─── DATA IN THIS EXERCISE ───

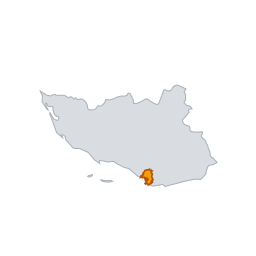 Tela, Atlántida, Honduras (highlighted), rotated 208°
{"feature_id": "27666195B55788691524887", "entity_name": "Tela", "entity_type": "district", "adm_level": 2, "iso_a3": "HND", "parent_name": "Honduras", "parent_adm1": "Atlántida", "projection": "robinson", "projection_center": [-87.586, 15.716], "detail": "fine", "context": "in_parent", "style": "filled", "palette": "amber", "viewbox_px": 256, "rotation_deg": 208, "n_neighbors": 0, "source": "geoboundaries", "source_scale": "gbopen_adm2", "svg_char_len": 5540}
<svg xmlns="http://www.w3.org/2000/svg" viewBox="0 0 256 256"><g transform="rotate(208 128 128)"><path d="M222.8,119.4L214.9,118.9L211.2,120.0L209.6,122.4L208.2,123.5L207.0,123.2L204.7,124.2L201.1,126.3L197.9,127.1L195.0,126.6L194.2,127.2L194.0,127.9L193.6,128.5L192.5,128.9L191.2,128.7L189.8,128.0L189.0,128.3L188.9,129.7L188.2,130.1L186.7,129.4L185.0,129.9L183.2,131.6L180.7,132.0L177.3,131.0L174.8,129.2L173.0,126.5L170.8,125.8L167.0,127.8L165.4,130.1L165.0,131.6L165.4,132.9L164.7,133.7L162.9,134.1L161.6,135.7L160.7,138.5L160.5,140.6L161.1,142.1L160.2,143.2L157.9,143.9L155.1,146.3L152.0,150.3L148.9,153.1L145.7,154.7L144.2,156.5L144.3,158.4L144.2,159.0L143.6,159.2L142.5,159.5L136.5,155.3L134.8,152.3L133.3,152.8L131.4,154.3L128.7,157.6L125.9,162.1L124.5,162.6L117.4,161.9L113.6,162.3L112.8,162.9L112.5,164.6L112.7,166.8L113.7,174.8L114.3,178.0L113.7,179.1L111.8,179.2L109.3,179.7L108.0,181.2L107.6,182.7L107.5,184.9L106.7,187.1L105.2,188.7L103.6,189.3L95.1,189.7L95.3,186.0L92.8,184.5L91.4,181.5L90.2,179.4L90.6,178.1L90.5,176.7L87.0,175.5L83.8,176.4L81.9,175.8L80.5,175.0L82.9,173.2L83.1,172.1L82.3,171.3L81.5,170.8L81.8,168.7L82.3,166.3L83.6,160.6L83.1,159.6L80.9,157.9L78.2,157.7L75.1,158.3L73.7,157.4L72.4,155.4L70.3,154.5L66.4,156.1L62.4,158.4L61.1,159.3L60.1,159.2L59.7,157.4L59.5,155.3L59.2,154.8L57.0,154.1L54.5,153.5L53.2,152.9L52.0,151.5L49.0,149.7L48.3,148.4L44.3,145.2L43.5,143.7L42.6,142.6L40.6,141.1L39.1,141.5L34.0,139.7L33.2,139.5L34.0,138.0L35.6,135.6L39.1,132.9L39.4,130.7L38.5,126.5L37.6,123.8L38.0,122.6L39.2,117.8L40.0,116.6L45.1,114.2L45.5,113.8L49.6,110.4L54.0,106.6L58.6,102.3L63.8,97.6L66.6,94.9L67.9,93.7L70.9,94.7L73.2,92.4L74.6,91.7L77.7,89.0L78.7,88.4L84.0,87.4L86.5,87.4L88.8,90.1L90.5,91.6L93.9,90.3L96.7,90.0L108.2,92.5L112.8,91.4L121.2,91.2L125.0,91.8L130.4,88.2L133.8,87.5L137.8,85.9L137.3,84.2L136.3,83.4L142.5,84.1L151.6,87.7L161.4,87.1L164.9,85.1L167.2,84.6L177.2,88.3L179.8,91.1L181.9,91.4L183.5,90.8L183.9,90.2L181.9,89.6L181.0,88.7L188.9,90.4L203.8,103.9L204.1,105.0L197.8,101.0L194.4,101.3L193.5,102.0L193.7,104.1L194.1,105.2L195.5,105.3L196.6,104.7L199.2,105.4L200.9,106.8L203.0,109.1L204.3,111.5L205.7,111.5L207.0,110.0L209.5,109.9L211.2,111.5L212.3,111.4L210.7,108.9L206.9,106.4L207.8,106.3L216.2,110.8L218.7,116.4L220.7,117.7L222.8,119.4ZM123.1,71.0L118.2,73.7L116.6,73.7L118.9,71.6L122.5,69.8L125.6,68.9L128.1,69.3L123.1,71.0ZM139.8,68.1L137.5,70.1L137.0,69.2L138.2,67.4L139.6,66.3L140.9,66.4L140.6,67.2L139.8,68.1Z" fill="#d9dde1" stroke="#a8b0b8" stroke-width="1"/><path d="M93.7,90.2L93.6,90.3L93.4,90.5L93.2,90.7L92.8,90.7L92.2,90.8L92.3,90.9L92.2,91.0L92.0,91.3L92.3,91.3L92.3,91.2L92.5,91.1L92.4,91.3L92.3,91.5L92.2,91.5L92.1,91.4L91.8,91.6L91.5,91.8L91.3,91.9L90.9,91.9L90.5,91.9L90.2,91.8L89.5,91.5L89.5,91.4L89.3,91.3L88.8,91.0L88.1,90.3L87.5,89.7L87.4,89.7L87.5,89.8L87.7,90.0L87.8,90.1L88.0,90.3L87.9,90.3L88.0,90.3L88.2,90.5L88.3,90.7L88.2,90.7L87.9,90.4L87.9,90.5L87.8,90.4L87.7,90.4L87.6,90.2L87.4,89.9L87.4,90.0L87.2,90.1L87.1,90.3L87.3,90.5L87.5,90.6L87.9,91.1L88.1,91.4L88.5,91.8L88.6,92.1L88.9,92.1L89.2,92.3L89.4,92.4L89.7,92.4L90.0,92.3L90.0,92.2L89.9,92.0L89.7,92.0L89.4,91.7L89.5,91.5L89.8,91.9L90.0,92.0L90.0,92.3L89.9,92.4L89.7,92.5L89.3,92.4L89.3,92.5L89.3,92.4L89.0,92.3L88.9,92.2L88.8,92.3L88.6,92.2L88.5,92.3L88.4,92.3L88.0,92.3L87.8,92.3L87.7,92.3L87.7,92.2L87.6,92.3L87.6,92.2L87.5,91.9L87.4,91.8L87.4,91.7L87.3,91.8L87.3,92.0L87.2,92.1L86.9,92.1L86.7,92.0L86.4,92.2L86.3,92.3L86.1,92.3L86.0,92.2L86.1,91.8L86.2,91.6L86.3,91.4L86.2,91.0L86.2,90.7L86.4,90.4L86.5,90.3L86.6,90.2L86.7,89.8L86.8,89.9L87.0,89.9L87.3,89.7L87.2,89.6L87.1,89.3L87.4,89.7L87.0,89.2L86.6,88.6L86.4,88.1L86.2,87.7L86.3,87.5L86.4,87.4L86.5,87.4L86.8,87.1L87.0,87.0L87.0,86.9L86.9,86.9L86.8,87.0L86.7,87.0L86.4,87.1L86.4,87.3L86.3,87.2L86.2,87.3L86.1,87.5L85.9,87.5L86.0,87.4L85.9,87.4L85.7,87.5L85.8,87.7L85.7,87.8L85.8,87.8L85.9,87.5L86.0,87.8L85.9,88.0L86.0,88.0L86.0,88.3L86.0,88.5L85.9,88.6L85.6,88.5L85.5,88.3L85.6,88.2L85.7,87.9L85.6,88.0L85.4,88.1L85.1,88.0L84.7,87.8L83.7,87.1L83.3,87.2L83.2,87.5L83.1,87.8L83.1,88.0L83.1,88.5L82.6,88.7L82.6,88.4L82.4,88.7L82.2,89.0L81.9,89.2L81.8,89.3L81.8,89.5L82.0,89.6L82.0,89.8L81.9,89.8L81.9,90.1L81.8,90.3L81.9,90.5L81.6,90.3L81.4,90.4L81.6,90.8L81.5,91.0L81.2,90.8L81.2,91.2L81.2,91.4L81.0,91.5L80.9,91.6L81.0,91.7L81.3,91.6L81.3,91.8L81.6,92.1L81.4,92.6L81.5,92.7L81.6,92.3L81.7,92.1L81.8,92.2L81.9,92.4L82.1,92.6L82.0,92.9L82.0,93.0L82.3,93.4L82.3,93.6L82.1,93.6L81.9,93.5L81.7,93.7L81.7,93.8L81.8,94.0L81.7,94.3L81.8,94.4L81.8,94.5L82.1,94.6L82.3,94.6L82.5,94.7L82.6,94.8L82.8,94.9L82.8,95.0L83.0,95.3L83.3,95.5L83.5,95.7L83.6,95.8L83.8,95.7L83.9,95.8L84.0,95.9L84.2,96.2L84.3,96.4L84.4,96.5L84.6,96.6L84.6,97.7L84.8,98.1L84.6,98.2L84.6,98.5L84.9,98.9L85.0,99.0L85.7,99.1L85.8,99.1L85.9,99.3L86.1,99.3L86.3,99.4L86.4,99.6L86.6,99.8L86.8,99.8L87.0,99.9L86.4,101.5L86.6,101.5L87.1,101.5L87.3,101.5L87.9,101.4L88.0,101.5L88.0,101.4L88.3,101.4L88.6,101.2L88.7,101.3L88.9,101.2L89.3,101.0L89.5,101.1L89.7,101.3L89.7,101.2L89.8,101.1L90.0,101.1L90.3,101.0L90.4,100.9L90.5,100.8L90.5,100.7L90.8,100.4L91.0,100.3L91.2,100.2L91.3,100.2L91.5,99.9L91.6,100.0L91.7,99.9L91.8,99.9L91.9,99.7L92.0,99.7L92.3,99.3L92.6,99.0L92.7,98.9L92.8,98.8L93.0,98.7L93.2,98.4L92.9,97.6L93.6,95.8L93.3,94.3L93.1,94.5L93.0,94.8L92.8,94.9L92.7,94.7L92.5,93.6L92.8,93.3L93.1,93.2L93.2,92.9L93.2,92.7L93.3,92.6L93.4,92.4L93.5,92.4L93.8,92.3L93.8,92.2L94.1,91.7L94.0,90.6L93.8,90.4L93.7,90.3L93.7,90.2Z" fill="#f59e0b" stroke="#b45309" stroke-width="1.5"/></g></svg>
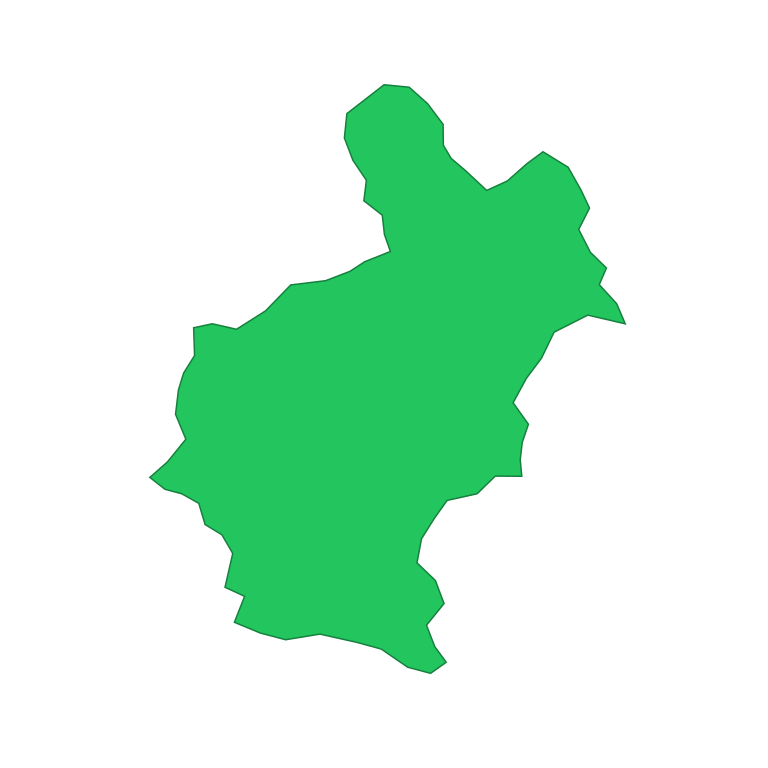 Lindóia, São Paulo, Brazil, rotated 78°
{"feature_id": "56859067B84014914436539", "entity_name": "Lindóia", "entity_type": "district", "adm_level": 2, "iso_a3": "BRA", "parent_name": "Brazil", "parent_adm1": "São Paulo", "projection": "natural_earth1", "projection_center": [-46.656, -22.513], "detail": "fine", "context": "isolated", "style": "filled", "palette": "green", "viewbox_px": 768, "rotation_deg": 78, "n_neighbors": 0, "source": "geoboundaries", "source_scale": "gbopen_adm2", "svg_char_len": 1128}
<svg xmlns="http://www.w3.org/2000/svg" viewBox="0 0 768 768"><g transform="rotate(78 384 384)"><path d="M375.3,135.5L353.9,139.7L331.6,152.8L316.8,142.3L298.2,154.7L273.3,161.4L254.7,146.4L235.5,150.9L210.3,158.8L189.9,180.2L198.1,198.2L211.0,221.1L216.0,243.3L192.4,259.8L177.3,271.4L162.8,276.3L142.3,272.2L119.0,283.0L98.9,297.7L91.3,321.7L111.8,364.1L135.1,371.6L158.7,367.9L181.1,358.9L200.6,365.6L218.5,350.6L237.8,352.5L255.7,350.2L260.4,377.6L266.7,393.8L270.8,419.7L267.7,454.6L287.8,484.6L299.8,516.9L289.4,539.4L289.4,558.5L316.8,563.4L331.6,577.7L347.0,586.3L370.3,594.2L396.8,589.3L415.3,612.2L426.7,632.5L441.5,620.1L449.3,604.7L462.2,590.0L484.3,588.2L497.8,573.9L518.3,567.2L549.8,581.8L562.7,564.5L586.0,579.9L602.0,556.6L613.7,533.4L615.3,498.8L630.7,465.1L642.7,441.8L666.0,419.7L676.7,398.6L669.1,381.0L651.5,388.9L628.8,392.6L611.2,370.9L586.9,374.6L565.8,388.9L543.2,379.5L526.2,363.0L511.0,346.5L510.7,315.7L497.2,294.3L502.9,268.4L486.5,266.5L469.8,260.9L453.4,251.1L429.2,261.6L408.1,243.6L391.4,224.5L368.7,206.9L359.0,170.4L375.3,135.5Z" fill="#22c55e" stroke="#15803d" stroke-width="1.5"/></g></svg>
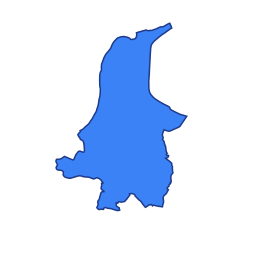 the district of Viet Tri, Phú Thọ, Vietnam, rotated 245°
{"feature_id": "81297802B93284854578765", "entity_name": "Viet Tri", "entity_type": "district", "adm_level": 2, "iso_a3": "VNM", "parent_name": "Vietnam", "parent_adm1": "Phú Thọ", "projection": "robinson", "projection_center": [105.368, 21.333], "detail": "fine", "context": "isolated", "style": "filled", "palette": "blue", "viewbox_px": 256, "rotation_deg": 245, "n_neighbors": 0, "source": "geoboundaries", "source_scale": "gbopen_adm2", "svg_char_len": 4982}
<svg xmlns="http://www.w3.org/2000/svg" viewBox="0 0 256 256"><g transform="rotate(245 128 128)"><path d="M200.1,209.9L202.2,210.1L205.3,210.1L205.4,208.3L205.3,207.2L205.1,205.0L205.0,203.1L205.1,202.0L205.3,201.4L205.8,200.6L205.9,200.1L206.0,198.6L205.9,195.7L206.1,194.2L206.3,191.9L206.4,191.0L206.6,190.4L207.2,188.9L207.7,187.4L208.5,186.2L209.2,185.8L209.2,185.5L209.4,184.4L209.9,181.6L210.0,180.9L210.2,179.3L210.4,178.8L210.5,177.8L210.6,177.0L210.6,176.5L210.7,175.9L210.2,175.8L209.4,175.5L208.6,175.2L208.0,174.8L207.4,174.3L206.8,173.7L206.4,173.3L206.2,173.0L206.0,172.7L205.9,172.3L205.9,172.0L206.0,171.3L206.3,170.4L206.4,170.1L206.6,169.0L206.8,168.5L207.2,167.8L207.4,167.8L207.6,167.8L208.8,167.3L210.3,166.0L211.8,164.2L212.8,162.6L213.6,160.2L213.9,158.1L214.0,156.9L213.8,155.8L212.6,152.8L212.0,151.4L210.2,148.8L207.4,145.8L206.6,144.0L205.7,142.4L205.4,141.5L205.2,141.1L203.9,138.6L201.7,135.7L200.9,135.0L199.1,133.2L197.1,131.1L194.1,129.4L191.8,128.5L190.8,127.3L190.4,126.7L189.3,125.8L187.9,124.8L185.8,123.7L182.2,122.0L180.5,121.3L178.3,120.3L177.5,120.1L176.7,119.8L175.7,119.7L173.8,118.8L170.6,117.1L168.3,115.7L166.1,113.8L163.3,112.0L162.3,111.3L160.9,110.3L159.8,109.3L158.2,107.7L156.8,106.6L155.8,105.4L155.1,104.2L154.1,102.9L153.3,101.8L152.1,100.3L151.1,98.8L150.3,97.1L149.8,96.5L148.7,94.7L148.1,93.4L147.6,91.5L147.1,89.7L146.9,89.0L146.5,88.2L146.1,86.7L145.9,85.7L145.9,84.5L145.9,83.6L145.5,83.7L144.6,82.9L144.1,81.3L143.6,80.3L143.1,79.7L142.1,79.7L141.7,79.7L140.8,79.7L139.9,80.1L138.5,80.1L137.7,80.1L137.3,80.4L136.1,81.4L134.9,81.7L133.5,81.7L132.3,81.3L129.2,80.3L127.3,79.5L125.9,79.0L125.0,78.1L124.9,77.4L125.4,76.6L127.3,74.8L127.7,73.4L127.4,72.5L125.9,69.6L122.2,65.3L122.4,64.5L124.0,63.0L125.1,61.9L126.5,60.8L127.5,59.8L129.1,58.4L128.7,56.3L128.4,54.9L128.4,54.3L128.7,52.8L128.8,52.2L129.4,51.1L129.8,49.9L128.3,48.6L127.6,48.5L124.5,48.6L123.6,47.4L122.8,46.3L121.6,45.9L120.8,45.9L119.6,46.7L119.0,47.6L118.3,49.0L117.7,49.7L116.5,50.7L115.6,50.8L113.8,50.0L113.0,49.4L111.7,49.5L110.3,50.1L109.5,50.7L108.7,51.7L107.3,53.5L106.8,54.6L106.4,57.2L105.9,60.1L105.8,61.7L105.5,62.5L105.1,64.2L103.5,66.2L102.8,66.9L101.4,69.1L100.5,70.9L99.6,72.2L97.5,74.1L96.3,75.4L96.2,75.9L96.2,77.8L96.3,78.2L96.2,78.5L95.5,79.4L94.2,80.7L91.7,81.7L90.9,81.7L89.8,82.0L88.6,82.1L88.5,81.7L88.7,81.4L89.1,81.0L89.0,80.6L87.8,80.3L86.9,79.7L85.6,78.7L84.7,78.1L84.1,78.0L83.4,78.1L81.9,78.9L81.1,79.4L80.6,79.4L80.4,79.2L81.1,78.3L81.2,77.8L81.1,77.0L80.7,76.1L79.3,74.9L77.3,73.2L75.2,71.4L74.9,70.5L74.5,69.9L74.0,69.4L71.8,68.7L70.8,68.2L70.1,67.4L69.5,66.6L69.0,66.1L67.9,66.3L66.8,66.9L66.1,67.7L66.0,68.4L65.6,69.7L64.9,70.9L64.6,71.4L65.4,72.0L65.7,73.4L65.1,74.4L63.6,75.9L62.8,77.5L61.4,79.3L59.3,81.5L57.5,83.7L57.1,85.0L57.1,85.8L57.7,85.9L58.8,86.0L59.1,86.3L59.1,86.8L59.2,86.5L60.2,85.6L61.3,85.0L62.2,84.6L63.1,84.8L65.1,85.6L65.0,86.0L64.4,86.5L64.3,87.3L65.0,87.6L65.0,88.3L64.8,89.0L63.9,90.2L63.6,90.7L63.4,91.6L62.8,93.9L63.7,95.9L64.3,97.3L65.7,99.7L66.1,100.6L66.3,101.1L66.7,101.4L67.7,101.4L67.7,102.0L66.8,104.0L66.7,104.1L66.3,104.6L65.9,105.0L65.2,105.7L64.5,105.9L63.5,105.7L60.4,106.8L58.5,107.4L56.7,108.4L54.9,108.9L53.2,109.1L49.9,109.9L48.8,110.2L48.8,111.4L48.9,112.5L49.1,113.3L49.5,113.9L49.5,114.2L49.1,115.1L48.8,116.1L48.8,116.8L48.6,117.0L47.7,117.1L47.2,117.3L47.3,117.4L47.2,118.4L46.8,119.1L44.2,122.5L42.0,125.9L44.2,127.5L46.0,129.1L48.2,129.8L49.7,130.3L50.8,131.0L51.6,132.1L52.0,134.0L52.6,135.3L54.7,138.1L55.1,138.6L55.4,138.4L56.0,138.0L56.8,138.0L57.3,138.4L57.6,139.1L57.8,139.9L57.9,140.5L58.8,140.9L59.2,141.4L59.4,142.2L59.7,143.1L59.9,143.2L60.5,143.1L60.8,143.5L60.7,144.1L60.9,144.3L61.2,144.5L62.7,145.1L63.6,145.3L65.4,146.1L66.3,146.7L67.1,147.4L67.7,148.3L68.1,149.5L68.8,149.9L69.2,150.0L70.3,150.2L71.6,150.8L72.5,151.1L72.9,151.1L73.3,151.4L73.9,151.9L74.5,151.9L75.4,151.9L77.7,152.7L80.7,151.4L82.8,150.2L84.7,149.3L84.5,150.5L84.6,151.6L84.8,152.3L85.0,152.5L85.5,152.9L85.9,153.1L86.3,152.8L86.8,151.6L87.2,151.4L87.7,151.4L88.0,152.0L88.3,152.3L88.5,152.8L89.0,152.8L89.5,152.7L91.6,153.0L92.2,153.2L95.2,154.2L98.6,154.5L100.2,154.9L101.4,154.9L102.7,154.5L103.0,154.4L103.4,154.7L103.9,155.5L104.4,155.8L105.2,155.9L106.1,155.9L107.4,156.4L109.0,157.6L110.0,158.7L110.5,159.3L111.2,160.0L110.5,160.5L108.1,163.2L107.5,164.6L107.5,165.7L107.4,171.4L107.3,174.0L107.5,175.7L107.8,176.1L108.7,177.7L113.8,186.2L118.5,180.9L123.1,177.1L126.7,174.4L129.5,174.4L131.6,172.9L132.3,172.3L133.4,171.4L135.2,170.0L137.3,168.5L139.5,167.0L141.2,166.0L143.3,164.7L145.1,163.9L146.4,163.5L147.4,163.2L148.1,163.0L149.7,162.7L150.9,162.7L152.4,162.9L154.9,163.6L161.2,166.4L165.8,168.9L167.9,170.1L169.9,171.1L171.6,172.0L186.6,180.0L187.0,180.3L190.1,181.9L191.1,182.6L192.8,183.7L193.8,184.8L195.0,186.9L195.8,189.0L196.7,192.3L197.0,193.2L198.1,197.7L198.5,200.3L198.6,201.3L199.9,207.8L200.1,209.9Z" fill="#3b82f6" stroke="#1e3a8a" stroke-width="1.5"/></g></svg>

───

Return every line of the records above that contains the word "source", treating uppercase and lowercase letters as different.

{"feature_id": "27666195B55788691524887", "entity_name": "Tela", "entity_type": "district", "adm_level": 2, "iso_a3": "HND", "parent_name": "Honduras", "parent_adm1": "Atlántida", "projection": "robinson", "projection_center": [-87.586, 15.716], "detail": "fine", "context": "in_parent", "style": "filled", "palette": "amber", "viewbox_px": 256, "rotation_deg": 208, "n_neighbors": 0, "source": "geoboundaries", "source_scale": "gbopen_adm2", "svg_char_len": 5540}
{"feature_id": "56859067B84014914436539", "entity_name": "Lindóia", "entity_type": "district", "adm_level": 2, "iso_a3": "BRA", "parent_name": "Brazil", "parent_adm1": "São Paulo", "projection": "natural_earth1", "projection_center": [-46.656, -22.513], "detail": "fine", "context": "isolated", "style": "filled", "palette": "green", "viewbox_px": 768, "rotation_deg": 78, "n_neighbors": 0, "source": "geoboundaries", "source_scale": "gbopen_adm2", "svg_char_len": 1128}
{"feature_id": "81297802B93284854578765", "entity_name": "Viet Tri", "entity_type": "district", "adm_level": 2, "iso_a3": "VNM", "parent_name": "Vietnam", "parent_adm1": "Phú Thọ", "projection": "robinson", "projection_center": [105.368, 21.333], "detail": "fine", "context": "isolated", "style": "filled", "palette": "blue", "viewbox_px": 256, "rotation_deg": 245, "n_neighbors": 0, "source": "geoboundaries", "source_scale": "gbopen_adm2", "svg_char_len": 4982}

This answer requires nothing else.